Environmental Science and Engineering Seminar

Light absorbing organic compounds, collectively called brown carbon (BrC), make an important yet highly uncertain contribution to aerosol effects on climate. Multiphase atmospheric processes, including those in clouds, play a key role in the life cycle of BrC as they can facilitate production or loss, depending on the conditions. For example, the evaporation of droplets and deliquesced particles can accelerate secondary BrC formation and may serve as a significant pathway for its production. Further, the acidity (or pH) of atmospheric particles and clouds affects the optical properties of BrC and rates of BrC loss through chemical reaction or photolysis. Given the wide variability of pH in the atmosphere (pH in particles and clouds ranges from -1 to 8), the optical properties of BrC and its bleaching behavior are expected to vary significantly, and the link between pH and BrC is a major uncertainty in attempts to constrain its climate forcing effects.
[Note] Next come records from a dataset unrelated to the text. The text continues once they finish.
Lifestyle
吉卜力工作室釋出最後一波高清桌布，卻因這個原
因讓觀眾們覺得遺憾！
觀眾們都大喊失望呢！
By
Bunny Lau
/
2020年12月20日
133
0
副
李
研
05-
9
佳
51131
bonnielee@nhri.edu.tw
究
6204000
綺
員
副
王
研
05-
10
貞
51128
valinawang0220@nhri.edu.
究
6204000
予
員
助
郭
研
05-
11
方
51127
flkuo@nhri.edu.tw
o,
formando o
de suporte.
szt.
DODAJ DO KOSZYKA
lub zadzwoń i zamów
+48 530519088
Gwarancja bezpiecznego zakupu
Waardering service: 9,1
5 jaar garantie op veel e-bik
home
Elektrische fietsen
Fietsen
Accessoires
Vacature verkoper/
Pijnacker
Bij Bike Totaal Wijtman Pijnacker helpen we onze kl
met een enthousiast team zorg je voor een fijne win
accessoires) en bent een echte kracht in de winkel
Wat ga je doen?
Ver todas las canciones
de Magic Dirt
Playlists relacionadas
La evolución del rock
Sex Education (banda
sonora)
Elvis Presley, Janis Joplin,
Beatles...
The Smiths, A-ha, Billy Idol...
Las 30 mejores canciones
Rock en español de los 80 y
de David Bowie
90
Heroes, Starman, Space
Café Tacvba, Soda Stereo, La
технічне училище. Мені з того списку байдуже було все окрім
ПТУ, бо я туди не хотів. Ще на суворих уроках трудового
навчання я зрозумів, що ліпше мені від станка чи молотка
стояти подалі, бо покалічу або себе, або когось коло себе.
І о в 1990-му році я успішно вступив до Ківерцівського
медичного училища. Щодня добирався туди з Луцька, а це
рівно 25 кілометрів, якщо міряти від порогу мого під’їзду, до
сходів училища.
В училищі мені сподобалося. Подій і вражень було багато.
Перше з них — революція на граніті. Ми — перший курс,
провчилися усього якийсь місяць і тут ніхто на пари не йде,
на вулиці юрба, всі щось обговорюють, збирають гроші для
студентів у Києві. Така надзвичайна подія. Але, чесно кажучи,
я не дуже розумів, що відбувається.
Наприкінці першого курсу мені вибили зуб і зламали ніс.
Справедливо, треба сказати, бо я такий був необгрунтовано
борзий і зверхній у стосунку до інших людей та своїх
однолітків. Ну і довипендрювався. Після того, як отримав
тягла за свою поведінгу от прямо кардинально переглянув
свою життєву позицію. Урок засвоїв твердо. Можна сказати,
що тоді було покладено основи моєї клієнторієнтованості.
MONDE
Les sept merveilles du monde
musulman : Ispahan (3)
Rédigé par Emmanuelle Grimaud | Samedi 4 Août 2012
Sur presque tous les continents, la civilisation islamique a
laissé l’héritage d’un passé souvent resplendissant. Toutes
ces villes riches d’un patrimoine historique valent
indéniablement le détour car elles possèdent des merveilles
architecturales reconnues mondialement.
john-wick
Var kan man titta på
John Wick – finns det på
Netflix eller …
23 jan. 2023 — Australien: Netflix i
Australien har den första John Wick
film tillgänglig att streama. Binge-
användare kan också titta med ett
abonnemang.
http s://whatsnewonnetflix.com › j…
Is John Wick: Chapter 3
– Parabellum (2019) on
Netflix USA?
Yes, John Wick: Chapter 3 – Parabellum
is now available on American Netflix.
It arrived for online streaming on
In this work, we characterize the pH-dependence of BrC optical properties – including light absorption at 365 nm (Abs365), mass absorption coefficient (MAC365), and the absorption Ångström exponent (AAE) – in bulk cloud water sampled from the summit of Whiteface Mountain, NY. We also examine BrC formation in cloud droplets and ambient particles undergoing drying. Overall, we do not find evidence for BrC formation in evaporating cloud water or ambient particles sampled in the eastern U.S. during summer. The results provide guidance for laboratory experiments investigating multiphase processes. The results also show that, in addition to secondary BrC production, photobleaching, and the altitudinal distribution, the climate forcing of BrC is quite strongly affected by its pH-dependent absorption.